In terms of carbon footprint ... steel is worse by a couple orders of magnitude, if I recall correctly.
Exactly right (and a part of what my actual job is!) - a growing portion of American-made steel uses electric-arc process to blend in recycled steel and reduce input need of coal (a great source of carbon for raw feedstock), but even still wood has the far superior carbon footprint, even as you get into 100% renewably-sourced steel - it is still extremely energy intensive to produce due to the high temperature points that need to be hit. Wood gets a lot of carbon bonus both for sustainable sourcing (especially prevalent for Minnesota and Wisconsin forestry feedstocks, where a lot of roller coaster wood is sourced). Wood also acts as a "carbon sink", locking in carbon for a nice, long duration.
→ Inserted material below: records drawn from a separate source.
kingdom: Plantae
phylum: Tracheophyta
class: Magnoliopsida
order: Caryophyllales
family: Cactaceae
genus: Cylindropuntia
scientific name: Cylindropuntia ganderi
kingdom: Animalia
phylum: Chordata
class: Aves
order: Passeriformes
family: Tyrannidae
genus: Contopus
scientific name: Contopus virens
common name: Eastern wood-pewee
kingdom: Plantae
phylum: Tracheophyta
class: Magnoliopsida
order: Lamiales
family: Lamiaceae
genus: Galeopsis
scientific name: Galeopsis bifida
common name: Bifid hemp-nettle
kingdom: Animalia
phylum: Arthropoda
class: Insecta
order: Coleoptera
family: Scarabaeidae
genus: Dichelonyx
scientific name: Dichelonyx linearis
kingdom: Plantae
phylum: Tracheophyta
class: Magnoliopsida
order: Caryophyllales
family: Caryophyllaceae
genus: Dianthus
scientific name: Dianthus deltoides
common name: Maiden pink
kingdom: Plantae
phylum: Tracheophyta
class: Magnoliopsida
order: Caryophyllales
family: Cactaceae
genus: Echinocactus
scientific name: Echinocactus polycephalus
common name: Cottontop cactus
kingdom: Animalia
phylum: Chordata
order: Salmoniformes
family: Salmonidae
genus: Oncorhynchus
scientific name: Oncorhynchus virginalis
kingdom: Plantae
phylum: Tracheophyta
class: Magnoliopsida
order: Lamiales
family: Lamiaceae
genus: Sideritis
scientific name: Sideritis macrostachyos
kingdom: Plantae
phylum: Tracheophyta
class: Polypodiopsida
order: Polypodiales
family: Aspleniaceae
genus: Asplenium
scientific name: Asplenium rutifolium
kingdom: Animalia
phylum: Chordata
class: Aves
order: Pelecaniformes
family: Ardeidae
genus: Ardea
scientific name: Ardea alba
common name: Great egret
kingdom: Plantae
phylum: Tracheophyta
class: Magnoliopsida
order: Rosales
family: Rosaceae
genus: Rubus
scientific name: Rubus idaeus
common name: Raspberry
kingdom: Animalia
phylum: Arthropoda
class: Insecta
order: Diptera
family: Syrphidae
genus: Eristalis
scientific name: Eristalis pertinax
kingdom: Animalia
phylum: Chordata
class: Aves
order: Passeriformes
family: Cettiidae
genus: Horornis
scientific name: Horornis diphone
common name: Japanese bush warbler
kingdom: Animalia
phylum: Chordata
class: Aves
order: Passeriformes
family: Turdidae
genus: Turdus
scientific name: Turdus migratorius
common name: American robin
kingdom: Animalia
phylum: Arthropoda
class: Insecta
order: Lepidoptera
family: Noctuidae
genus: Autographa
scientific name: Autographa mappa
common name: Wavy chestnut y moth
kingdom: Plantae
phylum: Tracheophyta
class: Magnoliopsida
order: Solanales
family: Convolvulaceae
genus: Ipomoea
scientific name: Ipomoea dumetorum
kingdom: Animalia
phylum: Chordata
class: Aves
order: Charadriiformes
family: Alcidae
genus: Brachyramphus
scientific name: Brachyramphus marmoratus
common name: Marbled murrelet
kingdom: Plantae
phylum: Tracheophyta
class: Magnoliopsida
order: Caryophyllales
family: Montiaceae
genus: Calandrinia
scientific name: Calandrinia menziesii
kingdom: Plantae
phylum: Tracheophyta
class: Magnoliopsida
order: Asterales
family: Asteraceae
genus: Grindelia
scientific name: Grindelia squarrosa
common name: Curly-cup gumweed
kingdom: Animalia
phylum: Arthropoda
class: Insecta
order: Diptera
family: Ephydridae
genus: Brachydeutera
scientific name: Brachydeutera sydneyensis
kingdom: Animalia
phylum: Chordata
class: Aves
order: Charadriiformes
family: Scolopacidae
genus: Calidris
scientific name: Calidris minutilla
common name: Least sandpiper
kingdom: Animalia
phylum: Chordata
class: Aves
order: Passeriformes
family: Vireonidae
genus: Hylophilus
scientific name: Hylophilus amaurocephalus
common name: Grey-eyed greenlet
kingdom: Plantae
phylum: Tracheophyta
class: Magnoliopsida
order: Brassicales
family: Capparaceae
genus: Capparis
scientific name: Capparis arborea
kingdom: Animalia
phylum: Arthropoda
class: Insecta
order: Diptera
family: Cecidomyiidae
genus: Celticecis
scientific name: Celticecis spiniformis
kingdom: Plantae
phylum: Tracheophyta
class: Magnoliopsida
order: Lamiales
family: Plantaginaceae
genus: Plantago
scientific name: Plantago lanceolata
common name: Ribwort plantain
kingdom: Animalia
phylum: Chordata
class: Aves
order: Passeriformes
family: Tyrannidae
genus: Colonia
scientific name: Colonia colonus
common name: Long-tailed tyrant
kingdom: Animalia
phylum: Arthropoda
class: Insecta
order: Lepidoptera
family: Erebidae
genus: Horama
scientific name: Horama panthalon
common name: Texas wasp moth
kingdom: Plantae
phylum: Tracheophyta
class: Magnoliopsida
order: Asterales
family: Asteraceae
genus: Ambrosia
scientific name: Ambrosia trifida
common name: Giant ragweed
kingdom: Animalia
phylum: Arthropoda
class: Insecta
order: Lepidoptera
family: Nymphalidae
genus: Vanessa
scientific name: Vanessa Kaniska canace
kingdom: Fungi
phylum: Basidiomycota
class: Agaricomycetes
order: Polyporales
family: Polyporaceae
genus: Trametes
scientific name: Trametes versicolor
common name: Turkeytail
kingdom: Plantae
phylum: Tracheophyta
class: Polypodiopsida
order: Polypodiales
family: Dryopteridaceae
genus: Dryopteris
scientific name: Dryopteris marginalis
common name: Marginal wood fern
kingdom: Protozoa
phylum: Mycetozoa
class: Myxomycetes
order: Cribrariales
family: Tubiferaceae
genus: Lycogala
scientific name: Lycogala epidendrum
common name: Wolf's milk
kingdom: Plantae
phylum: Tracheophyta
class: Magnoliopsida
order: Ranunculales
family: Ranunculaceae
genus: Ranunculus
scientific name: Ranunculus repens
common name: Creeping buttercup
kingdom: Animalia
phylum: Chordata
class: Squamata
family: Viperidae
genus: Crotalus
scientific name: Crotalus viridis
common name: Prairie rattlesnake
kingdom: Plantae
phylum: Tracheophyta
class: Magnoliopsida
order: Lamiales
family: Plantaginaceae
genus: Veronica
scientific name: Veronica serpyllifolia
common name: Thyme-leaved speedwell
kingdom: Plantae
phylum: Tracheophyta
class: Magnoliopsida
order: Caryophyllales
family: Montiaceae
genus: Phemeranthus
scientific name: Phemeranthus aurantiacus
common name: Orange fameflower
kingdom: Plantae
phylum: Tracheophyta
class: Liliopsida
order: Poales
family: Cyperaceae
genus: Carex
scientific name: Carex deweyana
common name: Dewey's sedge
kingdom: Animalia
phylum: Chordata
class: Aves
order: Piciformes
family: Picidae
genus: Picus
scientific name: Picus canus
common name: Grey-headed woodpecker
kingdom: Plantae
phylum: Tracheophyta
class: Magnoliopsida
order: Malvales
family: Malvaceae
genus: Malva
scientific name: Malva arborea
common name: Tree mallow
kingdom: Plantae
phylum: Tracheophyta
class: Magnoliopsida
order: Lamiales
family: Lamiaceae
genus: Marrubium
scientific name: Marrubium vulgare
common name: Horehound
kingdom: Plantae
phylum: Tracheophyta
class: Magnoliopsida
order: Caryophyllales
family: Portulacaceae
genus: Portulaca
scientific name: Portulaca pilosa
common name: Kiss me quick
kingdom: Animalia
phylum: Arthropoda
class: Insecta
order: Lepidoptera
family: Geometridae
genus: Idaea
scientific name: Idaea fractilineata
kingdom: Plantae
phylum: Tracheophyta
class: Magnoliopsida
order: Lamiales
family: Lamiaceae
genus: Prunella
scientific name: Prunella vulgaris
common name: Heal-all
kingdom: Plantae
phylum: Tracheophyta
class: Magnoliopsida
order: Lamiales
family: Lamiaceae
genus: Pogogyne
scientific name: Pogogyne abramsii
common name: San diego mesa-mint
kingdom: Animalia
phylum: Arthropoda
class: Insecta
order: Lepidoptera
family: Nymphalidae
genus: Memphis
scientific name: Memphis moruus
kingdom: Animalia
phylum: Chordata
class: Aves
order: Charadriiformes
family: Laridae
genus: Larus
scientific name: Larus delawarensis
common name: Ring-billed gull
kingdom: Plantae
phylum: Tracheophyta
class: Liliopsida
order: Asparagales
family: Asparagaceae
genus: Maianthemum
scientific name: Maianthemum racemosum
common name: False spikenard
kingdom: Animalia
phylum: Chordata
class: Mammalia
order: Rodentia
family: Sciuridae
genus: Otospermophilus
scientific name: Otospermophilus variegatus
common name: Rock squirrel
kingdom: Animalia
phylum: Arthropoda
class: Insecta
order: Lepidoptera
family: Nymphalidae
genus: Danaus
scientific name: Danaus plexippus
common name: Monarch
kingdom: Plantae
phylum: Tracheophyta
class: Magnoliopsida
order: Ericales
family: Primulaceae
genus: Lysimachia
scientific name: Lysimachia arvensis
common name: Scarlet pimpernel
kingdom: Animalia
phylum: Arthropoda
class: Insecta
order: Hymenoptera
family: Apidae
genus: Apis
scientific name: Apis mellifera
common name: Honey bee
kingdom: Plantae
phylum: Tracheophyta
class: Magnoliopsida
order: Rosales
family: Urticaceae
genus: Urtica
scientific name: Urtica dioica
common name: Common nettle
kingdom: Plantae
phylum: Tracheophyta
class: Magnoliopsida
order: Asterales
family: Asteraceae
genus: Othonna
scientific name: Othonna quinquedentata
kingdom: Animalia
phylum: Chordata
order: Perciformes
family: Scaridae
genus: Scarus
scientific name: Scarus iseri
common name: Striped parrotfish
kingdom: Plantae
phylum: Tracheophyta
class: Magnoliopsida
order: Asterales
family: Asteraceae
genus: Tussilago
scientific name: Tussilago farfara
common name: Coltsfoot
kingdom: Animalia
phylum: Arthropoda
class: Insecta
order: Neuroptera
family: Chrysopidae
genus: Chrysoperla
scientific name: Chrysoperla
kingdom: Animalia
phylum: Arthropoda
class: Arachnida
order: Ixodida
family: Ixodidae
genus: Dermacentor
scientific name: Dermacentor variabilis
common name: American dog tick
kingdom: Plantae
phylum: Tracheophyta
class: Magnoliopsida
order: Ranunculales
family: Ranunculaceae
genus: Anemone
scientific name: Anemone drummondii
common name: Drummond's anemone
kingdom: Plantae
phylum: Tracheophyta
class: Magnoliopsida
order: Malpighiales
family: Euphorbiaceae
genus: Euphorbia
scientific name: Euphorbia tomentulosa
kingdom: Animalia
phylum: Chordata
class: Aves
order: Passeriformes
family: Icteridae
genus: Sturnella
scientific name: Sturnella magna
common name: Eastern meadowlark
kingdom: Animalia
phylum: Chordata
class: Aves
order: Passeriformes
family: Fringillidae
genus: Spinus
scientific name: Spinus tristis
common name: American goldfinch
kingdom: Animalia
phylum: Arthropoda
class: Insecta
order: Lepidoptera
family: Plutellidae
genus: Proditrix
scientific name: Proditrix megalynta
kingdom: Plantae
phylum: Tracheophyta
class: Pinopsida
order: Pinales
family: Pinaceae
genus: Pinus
Couple good quick links on that front:
- Carbon intensity of building materials - https://www.canadianarchitect.com/embodied-carbon-key-considerations-for-key-materials/
- IEA report on Steel production and carbon intensity - https://www.iea.org/reports/iron-and-steel
- IEA report on Wood production and carbon intensity - https://www.iea.org/reports/pulp-and-paper
 

Indy

Mega Poster
I should have been more clear. Yes, this is RMC’s first ground-up steel lattice installation, but they’ve used the approach several times in the past on lift hills and inversions, notably Zadra, Wildfire, and Goliath.
 

Leon_K

Roller Poster
In short, the steel structure also allows for smaller footprint than wooden structure, something ultimately desired by Funspot as they have this coaster weaving through and over much of the park's existing structures, paths, etc. This isn't anything new - wooden coaster manufacturers have used steel structures for years (which is partly why Storm Chaser has a steel structure, a la Twisted Twins), on the same premise of needing smaller footprint, or added structural reinforcement for higher forces.


Exactly right (and a part of what my actual job is!) - a growing portion of American-made steel uses electric-arc process to blend in recycled steel and reduce input need of coal (a great source of carbon for raw feedstock), but even still wood has the far superior carbon footprint, even as you get into 100% renewably-sourced steel - it is still extremely energy intensive to produce due to the high temperature points that need to be hit. Wood gets a lot of carbon bonus both for sustainable sourcing (especially prevalent for Minnesota and Wisconsin forestry feedstocks, where a lot of roller coaster wood is sourced). Wood also acts as a "carbon sink", locking in carbon for a nice, long duration.

Couple good quick links on that front:
- Carbon intensity of building materials - https://www.canadianarchitect.com/embodied-carbon-key-considerations-for-key-materials/
- IEA report on Steel production and carbon intensity - https://www.iea.org/reports/iron-and-steel
- IEA report on Wood production and carbon intensity - https://www.iea.org/reports/pulp-and-paper
Thanks, interesting stuff. What exactly is your job if I may ask?